LAWS(ALL)-1989-11-26

HARIHAR CHAITANYA Vs. STATE OF UTTAR PRADESH

Decided On November 02, 1989
HARIHAR CHAITANYA Appellant
V/S
STATE OF UTTAR PRADESH Respondents

JUDGEMENT

(1.) On the fact of a written report made at police station Mohammadi, district Lakhimpur-Kheri, on 6-10-1988 by Sri Satish Kumar Bajpai against Sri Harihar Chaitanya (applicant) and one Devesh Kumar Trivedi, a crime was registered under Ss.336 and 506 of the Penal Code. The applicant was arrested and produced on 7-10-1989 before the Judicial Magistrate having jurisdiction to try the case. The Investigating Officer prayed for detention of the applicant for a period of 14 days in judicial custody. The Magistrate perused the contents of the First-Information-Report and formed an opinion that provisions of S.307 of the Indian Penal Code were, prima facie, attracted. Therefore, by the impugned order dated 7-10-1988, be directed for the preparation of jail warrant for detention of the applicant under S.307 of the Indian Penal Code.

(2.) This petition under S.482 of the Code of Criminal Procedure (in short, Code) has been filed for quashing the said order.
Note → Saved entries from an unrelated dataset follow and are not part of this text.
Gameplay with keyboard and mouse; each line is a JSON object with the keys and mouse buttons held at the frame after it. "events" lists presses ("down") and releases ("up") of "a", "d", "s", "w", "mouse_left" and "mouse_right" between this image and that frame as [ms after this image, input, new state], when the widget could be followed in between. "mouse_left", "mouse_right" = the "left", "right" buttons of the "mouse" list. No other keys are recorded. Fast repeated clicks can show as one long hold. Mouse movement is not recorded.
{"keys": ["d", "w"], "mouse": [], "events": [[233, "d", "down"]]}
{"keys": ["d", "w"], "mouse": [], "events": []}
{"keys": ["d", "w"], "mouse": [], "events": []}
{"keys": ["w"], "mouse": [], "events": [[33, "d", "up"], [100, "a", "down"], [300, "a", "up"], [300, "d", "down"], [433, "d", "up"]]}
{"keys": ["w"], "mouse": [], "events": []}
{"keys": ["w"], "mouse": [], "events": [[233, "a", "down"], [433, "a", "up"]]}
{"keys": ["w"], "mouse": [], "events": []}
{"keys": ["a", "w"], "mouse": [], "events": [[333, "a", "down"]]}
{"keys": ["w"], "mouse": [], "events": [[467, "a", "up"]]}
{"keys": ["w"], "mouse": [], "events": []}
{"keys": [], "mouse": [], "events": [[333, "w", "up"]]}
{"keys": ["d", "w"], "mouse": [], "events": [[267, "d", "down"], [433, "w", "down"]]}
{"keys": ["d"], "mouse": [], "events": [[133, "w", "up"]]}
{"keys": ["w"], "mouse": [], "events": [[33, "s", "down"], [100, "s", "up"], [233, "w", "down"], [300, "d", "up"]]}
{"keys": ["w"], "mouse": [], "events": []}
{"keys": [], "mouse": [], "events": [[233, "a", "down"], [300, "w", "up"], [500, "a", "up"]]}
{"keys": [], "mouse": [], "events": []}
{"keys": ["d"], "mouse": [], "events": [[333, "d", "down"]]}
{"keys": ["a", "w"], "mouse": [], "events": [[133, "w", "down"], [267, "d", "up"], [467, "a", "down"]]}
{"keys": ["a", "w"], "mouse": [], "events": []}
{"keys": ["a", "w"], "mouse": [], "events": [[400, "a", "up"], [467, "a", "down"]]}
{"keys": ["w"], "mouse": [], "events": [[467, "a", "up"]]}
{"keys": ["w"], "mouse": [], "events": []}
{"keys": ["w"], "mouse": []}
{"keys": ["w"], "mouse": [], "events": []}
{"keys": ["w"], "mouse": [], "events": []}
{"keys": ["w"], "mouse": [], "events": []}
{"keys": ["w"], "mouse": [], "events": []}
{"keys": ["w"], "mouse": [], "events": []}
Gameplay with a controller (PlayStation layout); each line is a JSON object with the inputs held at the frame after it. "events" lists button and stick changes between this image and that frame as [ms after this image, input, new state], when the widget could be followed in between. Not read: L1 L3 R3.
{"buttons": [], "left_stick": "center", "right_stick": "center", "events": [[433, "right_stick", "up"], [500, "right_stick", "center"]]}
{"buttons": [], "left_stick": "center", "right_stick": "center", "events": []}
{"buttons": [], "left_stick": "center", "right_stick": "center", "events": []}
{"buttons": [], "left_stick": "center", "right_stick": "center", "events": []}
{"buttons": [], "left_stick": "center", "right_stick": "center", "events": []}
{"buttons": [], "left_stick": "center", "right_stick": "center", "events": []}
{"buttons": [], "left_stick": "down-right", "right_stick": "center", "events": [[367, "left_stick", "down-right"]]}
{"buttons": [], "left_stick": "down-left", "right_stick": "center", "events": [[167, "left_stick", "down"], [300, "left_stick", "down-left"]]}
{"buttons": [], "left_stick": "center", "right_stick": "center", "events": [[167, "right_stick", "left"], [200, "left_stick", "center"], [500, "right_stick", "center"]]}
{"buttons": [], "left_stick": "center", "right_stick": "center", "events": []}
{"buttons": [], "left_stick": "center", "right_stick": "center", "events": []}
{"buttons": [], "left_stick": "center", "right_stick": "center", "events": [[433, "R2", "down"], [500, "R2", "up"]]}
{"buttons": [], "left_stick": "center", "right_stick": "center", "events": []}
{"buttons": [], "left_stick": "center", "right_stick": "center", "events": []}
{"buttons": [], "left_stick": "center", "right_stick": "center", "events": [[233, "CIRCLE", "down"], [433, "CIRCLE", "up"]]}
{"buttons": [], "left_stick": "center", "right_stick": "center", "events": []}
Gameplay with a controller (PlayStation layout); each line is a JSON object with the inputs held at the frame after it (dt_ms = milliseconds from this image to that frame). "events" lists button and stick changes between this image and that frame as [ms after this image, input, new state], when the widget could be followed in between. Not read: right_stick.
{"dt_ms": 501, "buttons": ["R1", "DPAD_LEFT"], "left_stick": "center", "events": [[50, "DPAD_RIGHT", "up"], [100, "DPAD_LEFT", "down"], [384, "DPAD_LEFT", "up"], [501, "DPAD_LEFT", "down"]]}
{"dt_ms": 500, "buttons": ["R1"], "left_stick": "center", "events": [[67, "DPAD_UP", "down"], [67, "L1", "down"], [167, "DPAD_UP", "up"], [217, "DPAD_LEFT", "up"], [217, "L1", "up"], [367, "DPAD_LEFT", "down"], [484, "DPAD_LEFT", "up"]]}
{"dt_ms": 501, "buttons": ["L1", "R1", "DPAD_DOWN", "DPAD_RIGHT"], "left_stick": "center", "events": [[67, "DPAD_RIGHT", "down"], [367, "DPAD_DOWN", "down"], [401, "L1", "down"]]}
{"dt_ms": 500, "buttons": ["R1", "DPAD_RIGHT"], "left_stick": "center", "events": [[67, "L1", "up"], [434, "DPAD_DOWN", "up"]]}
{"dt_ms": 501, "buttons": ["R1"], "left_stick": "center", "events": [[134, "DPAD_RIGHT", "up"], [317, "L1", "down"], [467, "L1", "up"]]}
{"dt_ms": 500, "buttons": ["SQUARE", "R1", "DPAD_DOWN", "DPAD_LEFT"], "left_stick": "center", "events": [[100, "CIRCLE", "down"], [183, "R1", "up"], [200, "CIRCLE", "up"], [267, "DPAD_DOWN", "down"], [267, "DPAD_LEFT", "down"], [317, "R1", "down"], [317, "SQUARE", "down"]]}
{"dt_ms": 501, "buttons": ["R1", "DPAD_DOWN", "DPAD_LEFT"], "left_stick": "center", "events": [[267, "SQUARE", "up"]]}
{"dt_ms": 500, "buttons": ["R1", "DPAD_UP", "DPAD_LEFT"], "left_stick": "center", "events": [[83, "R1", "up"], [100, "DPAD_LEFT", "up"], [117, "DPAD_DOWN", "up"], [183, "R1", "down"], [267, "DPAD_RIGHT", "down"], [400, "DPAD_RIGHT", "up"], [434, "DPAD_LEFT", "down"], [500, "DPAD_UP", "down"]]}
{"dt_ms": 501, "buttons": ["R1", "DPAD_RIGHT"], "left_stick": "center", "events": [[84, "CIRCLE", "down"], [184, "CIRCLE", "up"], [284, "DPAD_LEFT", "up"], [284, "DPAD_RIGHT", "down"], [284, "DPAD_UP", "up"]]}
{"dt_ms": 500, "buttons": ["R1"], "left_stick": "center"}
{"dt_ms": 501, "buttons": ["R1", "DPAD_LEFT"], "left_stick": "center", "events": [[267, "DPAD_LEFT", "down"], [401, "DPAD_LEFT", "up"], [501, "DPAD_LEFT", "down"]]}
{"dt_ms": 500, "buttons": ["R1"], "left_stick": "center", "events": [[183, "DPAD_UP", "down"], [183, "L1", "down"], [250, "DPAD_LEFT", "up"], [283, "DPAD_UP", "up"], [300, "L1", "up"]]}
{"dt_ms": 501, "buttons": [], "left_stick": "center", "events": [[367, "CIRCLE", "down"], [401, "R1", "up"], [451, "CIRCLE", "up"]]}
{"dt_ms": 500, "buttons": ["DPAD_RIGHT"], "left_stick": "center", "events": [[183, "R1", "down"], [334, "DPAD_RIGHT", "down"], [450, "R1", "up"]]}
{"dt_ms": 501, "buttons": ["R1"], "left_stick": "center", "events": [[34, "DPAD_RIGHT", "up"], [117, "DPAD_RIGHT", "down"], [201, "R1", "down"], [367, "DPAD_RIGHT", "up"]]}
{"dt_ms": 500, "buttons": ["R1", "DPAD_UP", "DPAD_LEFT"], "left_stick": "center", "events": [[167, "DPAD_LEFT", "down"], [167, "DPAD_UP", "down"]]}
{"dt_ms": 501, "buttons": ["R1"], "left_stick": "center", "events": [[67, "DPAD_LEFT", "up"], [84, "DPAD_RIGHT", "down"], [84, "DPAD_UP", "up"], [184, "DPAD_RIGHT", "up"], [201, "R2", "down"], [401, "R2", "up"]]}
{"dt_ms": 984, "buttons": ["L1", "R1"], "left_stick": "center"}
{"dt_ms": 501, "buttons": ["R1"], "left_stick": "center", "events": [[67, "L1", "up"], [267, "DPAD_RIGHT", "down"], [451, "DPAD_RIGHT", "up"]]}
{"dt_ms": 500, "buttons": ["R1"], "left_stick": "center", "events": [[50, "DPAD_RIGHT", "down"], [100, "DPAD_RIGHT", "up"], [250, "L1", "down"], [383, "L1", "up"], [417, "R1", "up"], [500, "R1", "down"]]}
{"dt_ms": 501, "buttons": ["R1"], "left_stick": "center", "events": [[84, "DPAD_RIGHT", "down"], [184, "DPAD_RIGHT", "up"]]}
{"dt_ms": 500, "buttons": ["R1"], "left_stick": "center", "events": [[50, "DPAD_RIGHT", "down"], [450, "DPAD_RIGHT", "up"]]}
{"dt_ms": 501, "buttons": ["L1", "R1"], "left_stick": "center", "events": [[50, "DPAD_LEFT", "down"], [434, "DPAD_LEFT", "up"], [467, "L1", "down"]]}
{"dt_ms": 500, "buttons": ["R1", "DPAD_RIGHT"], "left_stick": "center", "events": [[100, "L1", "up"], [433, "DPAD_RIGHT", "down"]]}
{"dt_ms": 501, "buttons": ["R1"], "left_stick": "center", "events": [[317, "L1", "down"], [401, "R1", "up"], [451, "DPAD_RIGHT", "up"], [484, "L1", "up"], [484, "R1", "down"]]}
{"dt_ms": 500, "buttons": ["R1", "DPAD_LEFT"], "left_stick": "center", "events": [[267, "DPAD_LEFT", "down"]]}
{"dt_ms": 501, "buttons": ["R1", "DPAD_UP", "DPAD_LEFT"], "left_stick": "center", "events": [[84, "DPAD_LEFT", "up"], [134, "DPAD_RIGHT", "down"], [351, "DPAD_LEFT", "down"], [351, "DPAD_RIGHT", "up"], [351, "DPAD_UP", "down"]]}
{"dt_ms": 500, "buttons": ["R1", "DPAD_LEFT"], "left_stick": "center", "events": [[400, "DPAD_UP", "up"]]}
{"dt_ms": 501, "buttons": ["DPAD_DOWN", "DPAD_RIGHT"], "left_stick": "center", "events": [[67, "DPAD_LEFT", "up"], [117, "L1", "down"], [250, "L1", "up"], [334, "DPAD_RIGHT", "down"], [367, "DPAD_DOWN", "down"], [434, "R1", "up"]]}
(3.) I have heard the learned counsel for the parties and have carefully considered the points canvassed before me. From the facts given above, it is clear that while exercising powers under S.167 of the Code, the Magistrate disagreed with the opinion formed by the Investigating Officer in regard to the applicability of the penal Section to the facts disclosed in the complaint. Thus, the short question that emerges for determination is as to whether or not the Magistrate possesses such powers. The learned counsel for the applicant contended that because it amounts to shifting the proceedings in investigation, the Magistrate had no jurisdiction to pass the impugned order.